Similar to workflow templates, tool templates define individual tools used within workflows. They provide the following information:

  • Name and description: Identifiers and descriptions of the tools, which are referenced by tasks in the workflow.
  • Access instructions: Instructions for accessing the tools, including information about APIs or libraries. Docker image details and Docker volume configuration for storing output data are also specified. The Docker volume path contains placeholders that are substituted with the project ID and workflow ID, ensuring each workflow has a dedicated directory for task outputs.

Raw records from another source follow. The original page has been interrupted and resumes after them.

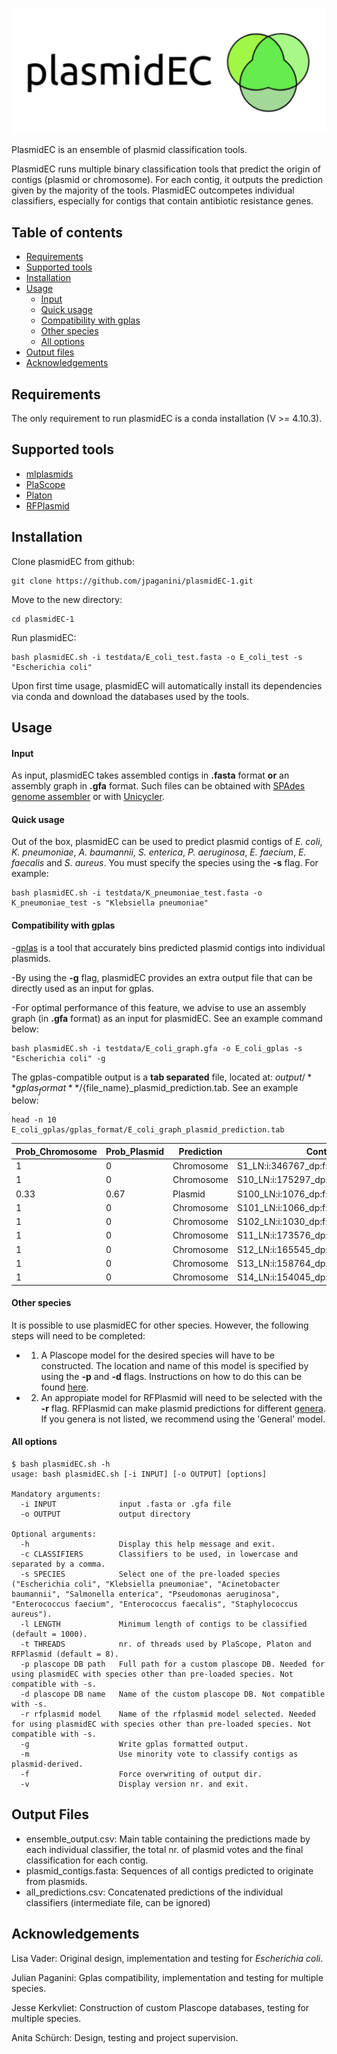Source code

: <p align="center">
<img src="plasmidEC_logo.svg" alt="logo_package" width="600">
</p>

PlasmidEC is an ensemble of plasmid classification tools.

PlasmidEC runs multiple binary classification tools that predict the origin of contigs (plasmid or chromosome). For each contig, it outputs the prediction given by the majority of the tools. PlasmidEC outcompetes individual classifiers, especially for contigs that contain antibiotic resistance genes. 

## Table of contents
* [Requirements](#requirements)
* [Supported tools](#supported-tools)
* [Installation](#installation)
* [Usage](#usage)
    * [Input](#input)
    * [Quick usage](#quick-usage)
    * [Compatibility with gplas](#compatibility-with-gplas)
    * [Other species](#other-species)
    * [All options](#all-options)   
* [Output files](#output-files)
* [Acknowledgements](#acknowledgements)

## Requirements
The only requirement to run plasmidEC is a conda installation (V >= 4.10.3).

## Supported tools
- [mlplasmids](https://gitlab.com/sirarredondo/mlplasmids)
- [PlaScope](https://github.com/labgem/PlaScope)
- [Platon](https://github.com/oschwengers/platon)
- [RFPlasmid](https://github.com/aldertzomer/RFPlasmid)

## Installation
Clone plasmidEC from github:
```
git clone https://github.com/jpaganini/plasmidEC-1.git
```
Move to the new directory:
```
cd plasmidEC-1
```
Run plasmidEC:
```
bash plasmidEC.sh -i testdata/E_coli_test.fasta -o E_coli_test -s "Escherichia coli"
```
Upon first time usage, plasmidEC will automatically install its dependencies via conda and download the databases used by the tools. 

## Usage

#### Input

As input, plasmidEC takes assembled contigs in **.fasta** format **or** an assembly graph in **.gfa** format. Such files can be obtained
with [SPAdes genome assembler](https://github.com/ablab/spades) or with [Unicycler](https://github.com/rrwick/Unicycler).

#### Quick usage
Out of the box, plasmidEC can be used to predict plasmid contigs of _E. coli_, _K. pneumoniae_, _A. baumannii_, _S. enterica_, _P. aeruginosa_, _E. faecium_, _E. faecalis_ and _S. aureus_. You must specify the species using the **-s** flag. For example:

```
bash plasmidEC.sh -i testdata/K_pneumoniae_test.fasta -o K_pneumoniae_test -s "Klebsiella pneumoniae"
```
#### Compatibility with gplas

-[gplas](https://gitlab.com/mmb-umcu/gplas) is a tool that accurately bins predicted plasmid contigs into individual plasmids.

-By using the **-g** flag, plasmidEC provides an extra output file that can be directly used as an input for gplas. 

-For optimal performance of this feature, we advise to use an assembly graph (in **.gfa** format) as an input for plasmidEC. See an example command below:

```
bash plasmidEC.sh -i testdata/E_coli_graph.gfa -o E_coli_gplas -s "Escherichia coli" -g
```
The gplas-compatible output is a **tab separated** file, located at: ${output}/**gplas_format**/${file_name}_plasmid_prediction.tab. See an example below:

```
head -n 10 E_coli_gplas/gplas_format/E_coli_graph_plasmid_prediction.tab
```

| Prob\_Chromosome | Prob\_Plasmid | Prediction | Contig\_name                              | Contig\_length |
| ---------------- | ------------- | ---------- | ----------------------------------------- | -------------- |
| 1                | 0             | Chromosome | S1\_LN:i:346767\_dp:f:0.9966562474408179  | 346767         |
| 1                | 0             | Chromosome | S10\_LN:i:175297\_dp:f:0.9360667247742771 | 175297         |
| 0.33             | 0.67          | Plasmid    | S100\_LN:i:1076\_dp:f:2.530236029051145   | 1076           |
| 1                | 0             | Chromosome | S101\_LN:i:1066\_dp:f:1.9988380278126159  | 1066           |
| 1                | 0             | Chromosome | S102\_LN:i:1030\_dp:f:2.0266855175827887  | 1030           |
| 1                | 0             | Chromosome | S11\_LN:i:173576\_dp:f:1.0807318234217165 | 173576         |
| 1                | 0             | Chromosome | S12\_LN:i:165545\_dp:f:1.0925719220847394 | 165545         |
| 1                | 0             | Chromosome | S13\_LN:i:158764\_dp:f:1.074893837075452  | 158764         |
| 1                | 0             | Chromosome | S14\_LN:i:154045\_dp:f:1.0326640429970195 | 154045         |


#### Other species
It is possible to use plasmidEC for other species. However, the following steps will need to be completed:
- 1. A Plascope model for the desired species will have to be constructed. The location and name of this model is specified by using the **-p** and **-d** flags. Instructions on how to do this can be found [here](https://github.com/labgem/PlaScope).
- 2. An appropiate model for RFPlasmid will need to be selected with the **-r** flag. RFPlasmid can make plasmid predictions for different [genera](https://github.com/aldertzomer/RFPlasmid/blob/master/specieslist.txt). If you genera is not listed, we recommend using the 'General' model.

#### All options
```
$ bash plasmidEC.sh -h
usage: bash plasmidEC.sh [-i INPUT] [-o OUTPUT] [options]

Mandatory arguments:
  -i INPUT              input .fasta or .gfa file
  -o OUTPUT             output directory

Optional arguments:
  -h                    Display this help message and exit.
  -c CLASSIFIERS        Classifiers to be used, in lowercase and separated by a comma.
  -s SPECIES            Select one of the pre-loaded species ("Escherichia coli", "Klebsiella pneumoniae", "Acinetobacter baumannii", "Salmonella enterica", "Pseudomonas aeruginosa", "Enterococcus faecium", "Enterococcus faecalis", "Staphylococcus aureus").
  -l LENGTH             Minimum length of contigs to be classified (default = 1000).
  -t THREADS            nr. of threads used by PlaScope, Platon and RFPlasmid (default = 8).
  -p plascope DB path   Full path for a custom plascope DB. Needed for using plasmidEC with species other than pre-loaded species. Not compatible with -s.
  -d plascope DB name   Name of the custom plascope DB. Not compatible with -s.
  -r rfplasmid model    Name of the rfplasmid model selected. Needed for using plasmidEC with species other than pre-loaded species. Not compatible with -s.
  -g                    Write gplas formatted output.
  -m                    Use minority vote to classify contigs as plasmid-derived.
  -f                    Force overwriting of output dir.
  -v                    Display version nr. and exit.
```

## Output Files

- ensemble_output.csv: Main table containing the predictions made by each individual classifier, the total nr. of plasmid votes and the final classification for each contig.
- plasmid_contigs.fasta: Sequences of all contigs predicted to originate from plasmids.
- all_predictions.csv: Concatenated predictions of the individual classifiers (intermediate file, can be ignored)
 
## Acknowledgements

Lisa Vader: Original design, implementation and testing for _Escherichia coli_.

Julian Paganini: Gplas compatibility, implementation and testing for multiple species.

Jesse Kerkvliet: Construction of custom Plascope databases, testing for multiple species.

Anita Schürch: Design, testing and project supervision.
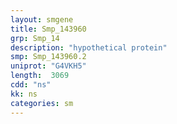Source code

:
 ```yaml
---
layout: smgene
title: Smp_143960
grp: Smp_14
description: "hypothetical protein"
smp: Smp_143960.2
uniprot: "G4VKH5"
length:  3069
cdd: "ns"
kk: ns
categories: sm
---
```

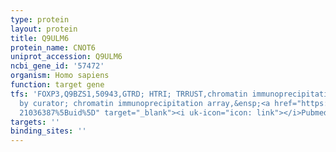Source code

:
 ```yaml
---
type: protein
layout: protein
title: Q9ULM6
protein_name: CNOT6
uniprot_accession: Q9ULM6
ncbi_gene_id: '57472'
organism: Homo sapiens
function: target gene
tfs: 'FOXP3,Q9BZS1,50943,GTRD; HTRI; TRRUST,chromatin immunoprecipitation assay; inferred
  by curator; chromatin immunoprecipitation array,&ensp;<a href="https://www.ncbi.nlm.nih.gov/pubmed/?term=20554955;
  21036387%5Buid%5D" target="_blank"><i uk-icon="icon: link"></i>Pubmed</a>'
targets: ''
binding_sites: ''
---
```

Tool templates enable the integration of various tools into workflows, allowing for the customization of specific actions and functionalities.

Workflow Instances

Workflow instances represent the actual execution or non-execution state of workflows. They are generated based on workflow templates and provide valuable information about the workflow's status and progress. Each workflow instance document includes the following details:

  • Workflow ID: A unique identifier that distinguishes each specific workflow instance.
  • Workflow type: Corresponding to the type of the workflow template it was built upon.
  • Workflow name: The name of the workflow.
  • Project ID: Every workflow belongs to a project.
  • Workflow object: Contains the tasks to be executed, along with their associated tools and actions (commands).
  • Workflow status: Represents the current state of the workflow (e.g., RUNNING, SUCCESS, or FAILED).
  • Failure reason and log: If the workflow failed, the reason why it failed and an accompanying log of the task.
  • Workflow progress: A percentage value indicating the progress of the workflow, managed directly by the tasks.
  • Additional data from tasks: Any additional information or results generated by the tasks during the computation.

Workflow instances provide insights into the execution and results of workflows, facilitating better integration with the application.

image

We hope this overview of the data model provides you with a solid foundation for working with the PHYLOViZ Web Platform and maximizing its capabilities in analyzing and visualizing your genetic or epidemiological data.